The athletes were able to resume playing in May, but that has pushed the summer schedule deeper into the fall season.
Normally, Hoke said, only her top players are still playing near the beginning of the season. This year, it may affect more.
“I think we will be fine,” she said.
Hoke encourages her players to participate in summer ball because it keeps them active, and they get an opportunity to see players they are not familiar with.
“It helps with just the experience and that they are playing,” the coach said. “This year won’t be any different for us because they did get to play.

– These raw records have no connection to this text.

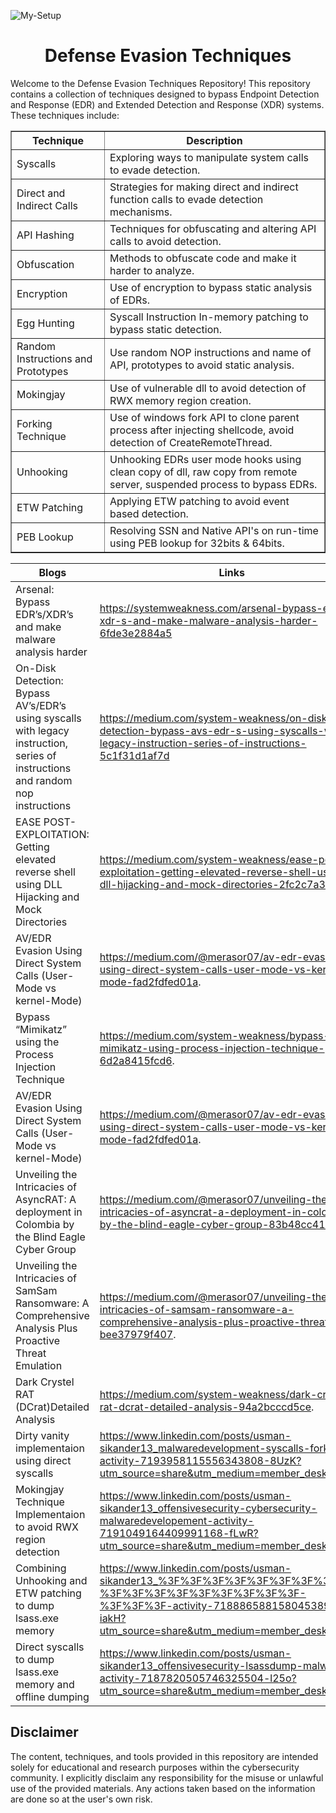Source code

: ![My-Setup](https://github.com/Offensive-Panda/DefenseEvasionTechniques/assets/76246439/d59a210e-e898-4981-987a-f46952432692)                                                             
<h1 align="center">Defense Evasion Techniques</h1>
  
Welcome to the Defense Evasion Techniques Repository! This repository contains a collection of techniques designed to bypass Endpoint Detection and Response (EDR) and Extended Detection and Response (XDR) systems. These techniques include:
<!DOCTYPE html>
<html>
<head>
<title>Techniques Table</title>
</head>
<body>
    <table border="1" cellspacing="0" cellpadding="10">
        <tr>
            <th>Technique</th>
            <th>Description</th>
        </tr>
        <tr>
            <td>Syscalls</td>
            <td>Exploring ways to manipulate system calls to evade detection.</td>
        </tr>
        <tr>
            <td>Direct and Indirect Calls</td>
            <td>Strategies for making direct and indirect function calls to evade detection mechanisms.</td>
        </tr>
        <tr>
            <td>API Hashing</td>
            <td>Techniques for obfuscating and altering API calls to avoid detection.</td>
        </tr>
        <tr>
            <td>Obfuscation</td>
            <td>Methods to obfuscate code and make it harder to analyze.</td>
        </tr>
        <tr>
            <td>Encryption</td>
            <td>Use of encryption to bypass static analysis of EDRs.</td>
        </tr>
        <tr>
            <td>Egg Hunting</td>
            <td>Syscall Instruction In-memory patching to bypass static detection.</td>
        </tr>
        <tr>
            <td>Random Instructions and Prototypes</td>
            <td>Use random NOP instructions and name of API, prototypes to avoid static analysis.</td>
        </tr>
        <tr>
            <td>Mokingjay</td>
            <td>Use of vulnerable dll to avoid detection of RWX memory region creation.</td>
        </tr>
        <tr>
            <td>Forking Technique</td>
            <td>Use of windows fork API to clone parent process after injecting shellcode, avoid detection of CreateRemoteThread.</td>
        </tr>
        <tr>
            <td>Unhooking</td>
            <td>Unhooking EDRs user mode hooks using clean copy of dll, raw copy from remote server, suspended process to bypass EDRs.</td>
        </tr>
        <tr>
            <td>ETW Patching</td>
            <td>Applying ETW patching to avoid event based detection.</td>
        </tr>
        <tr>
            <td>PEB Lookup</td>
            <td>Resolving SSN and Native API's on run-time using PEB lookup for 32bits & 64bits.</td>
        </tr>
    </table>
</body>
</html>


| Blogs          | Links                                    |
|---------------------|--------------------------------------------------|
| Arsenal: Bypass EDR’s/XDR’s and make malware analysis harder | https://systemweakness.com/arsenal-bypass-edrs-xdr-s-and-make-malware-analysis-harder-6fde3e2884a5 |
| On-Disk Detection: Bypass AV’s/EDR’s using syscalls with legacy instruction, series of instructions and random nop instructions | https://medium.com/system-weakness/on-disk-detection-bypass-avs-edr-s-using-syscalls-with-legacy-instruction-series-of-instructions-5c1f31d1af7d |
| EASE POST-EXPLOITATION: Getting elevated reverse shell using DLL Hijacking and Mock Directories | https://medium.com/system-weakness/ease-post-exploitation-getting-elevated-reverse-shell-using-dll-hijacking-and-mock-directories-2fc2c7a3cdae. |
| AV/EDR Evasion Using Direct System Calls (User-Mode vs kernel-Mode) | https://medium.com/@merasor07/av-edr-evasion-using-direct-system-calls-user-mode-vs-kernel-mode-fad2fdfed01a. |
| Bypass “Mimikatz” using the Process Injection Technique | https://medium.com/system-weakness/bypass-mimikatz-using-process-injection-technique-6d2a8415fcd6. |
| AV/EDR Evasion Using Direct System Calls (User-Mode vs kernel-Mode) | https://medium.com/@merasor07/av-edr-evasion-using-direct-system-calls-user-mode-vs-kernel-mode-fad2fdfed01a. |
| Unveiling the Intricacies of AsyncRAT: A deployment in Colombia by the Blind Eagle Cyber Group | https://medium.com/@merasor07/unveiling-the-intricacies-of-asyncrat-a-deployment-in-colombia-by-the-blind-eagle-cyber-group-83b48cc415a7. |
| Unveiling the Intricacies of SamSam Ransomware: A Comprehensive Analysis Plus Proactive Threat Emulation | https://medium.com/@merasor07/unveiling-the-intricacies-of-samsam-ransomware-a-comprehensive-analysis-plus-proactive-threat-bee37979f407. |
| Dark Crystel RAT (DCrat)Detailed Analysis | https://medium.com/system-weakness/dark-crystel-rat-dcrat-detailed-analysis-94a2bcccd5ce. |
| Dirty vanity implementaion using direct syscalls | https://www.linkedin.com/posts/usman-sikander13_malwaredevelopment-syscalls-forking-activity-7193958115556343808-8UzK?utm_source=share&utm_medium=member_desktop |
| Mokingjay Technique Implementaion to avoid RWX region detection | https://www.linkedin.com/posts/usman-sikander13_offensivesecurity-cybersecurity-malwaredevelopement-activity-7191049164409991168-fLwR?utm_source=share&utm_medium=member_desktop |
| Combining Unhooking and ETW patching to dump lsass.exe memory | https://www.linkedin.com/posts/usman-sikander13_%3F%3F%3F%3F%3F%3F%3F%3F%3F-%3F%3F%3F%3F%3F%3F%3F%3F%3F-%3F%3F%3F-activity-7188865881580453890-iakH?utm_source=share&utm_medium=member_desktop |
| Direct syscalls to dump lsass.exe memory and offline dumping | https://www.linkedin.com/posts/usman-sikander13_offensivesecurity-lsassdump-malware-activity-7187820505746325504-l25o?utm_source=share&utm_medium=member_desktop |


## Disclaimer
The content, techniques, and tools provided in this repository are intended solely for educational and research purposes within the cybersecurity community. I explicitly disclaim any responsibility for the misuse or unlawful use of the provided materials. Any actions taken based on the information are done so at the user's own risk.

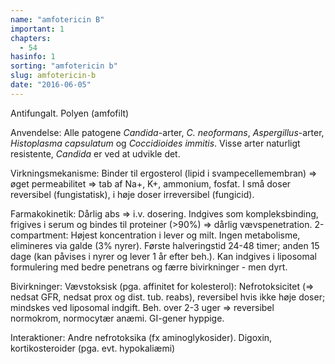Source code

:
 ```yaml
---
name: "amfotericin B"
important: 1
chapters:
  - 54
hasinfo: 1
sorting: "amfotericin b"
slug: amfotericin-b
date: "2016-06-05"
---
```


Antifungalt. Polyen (amfofilt)

Anvendelse: Alle patogene <em>Candida</em>-arter, <em>C. neoformans</em>,
<em>Aspergillus</em>-arter, <em>Histoplasma capsulatum</em> og <em>Coccidioides
immitis</em>. Visse arter naturligt resistente, <em>Candida</em> er ved at
udvikle det.

Virkningsmekanisme: Binder til ergosterol (lipid i svampecellemembran) => øget
permeabilitet => tab af Na+, K+, ammonium, fosfat. I små doser reversibel
(fungistatisk), i høje doser irreversibel (fungicid).

Farmakokinetik: Dårlig abs => i.v. dosering. Indgives som kompleksbinding,
frigives i serum og bindes til proteiner (>90%) => dårlig vævspenetration.
2-compartment: Højest koncentration i lever og milt. Ingen metabolisme,
elimineres via galde (3% nyrer). Første halveringstid 24-48 timer; anden 15 dage
(kan påvises i nyrer og lever 1 år efter beh.). Kan indgives i liposomal
formulering med bedre penetrans og færre bivirkninger - men dyrt.

Bivirkninger: Vævstoksisk (pga. affinitet for kolesterol): Nefrotoksicitet (=>
nedsat GFR, nedsat prox og dist. tub. reabs), reversibel hvis ikke høje doser;
mindskes ved liposomal indgift. Beh. over 2-3 uger => reversibel normokrom,
normocytær anæmi. GI-gener hyppige.

Interaktioner: Andre nefrotoksika (fx aminoglykosider). Digoxin,
kortikosteroider (pga. evt. hypokaliæmi)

I would have been more worried if they hadn’t started playing in May.”
Yukon is expected to return six starters from last year’s squad.
Meanwhile, Rodney Zimmerman, who helms the girls’ cross country program, said he has been working with about 14 athletes this week on conditioning.
“We are outside doing body-weight exercises this summer,” Zimmerman said.
The coach said he has two groups of athletes, who come in and work out for an hour.
While they are just now getting together as a team, several have been working out together for a while.
“I knew they would be ready. … I think they are ready to get back to some normalcy,” Zimmerman said. “This allows them to do that, and helps them when we start in the fall.”
Normally, during the summer, the girls run on their own, Zimmerman said.
“This was an abnormal year,” he said.
The girls are working out Mondays, Wednesdays and Thursdays. That will continue until the week before Fourth of July.
That period is normally a dead week for athletes. However, the OSSAA has eliminated those rules this year.
Zimmerman said his team is still deciding whether to take a few weeks off leading up to the start of fall practice.
Boys cross country coach Matt Parent said he is foregoing the conditioning opportunity this summer because many of his athletes are doing that on their own.
“There is so much going on, and we’re looking at how things will change in a month or so,” he said.
Parent said several of his athletes are getting together on their own to run, which is the same thing they would be doing at the school facilities.
“I am taking the precautionary route,” he said. “Besides, I’ve seen them running through the city. That’s not a bad thing.”
Parent said some of those runners are in the four- to five-mile range, though it is at a lighter pace than if they were in a race.
“They are trying to build up their base, and I’m fine with that,” Parent said.
Attempts to reach volleyball coach Rachel Allred were not successful.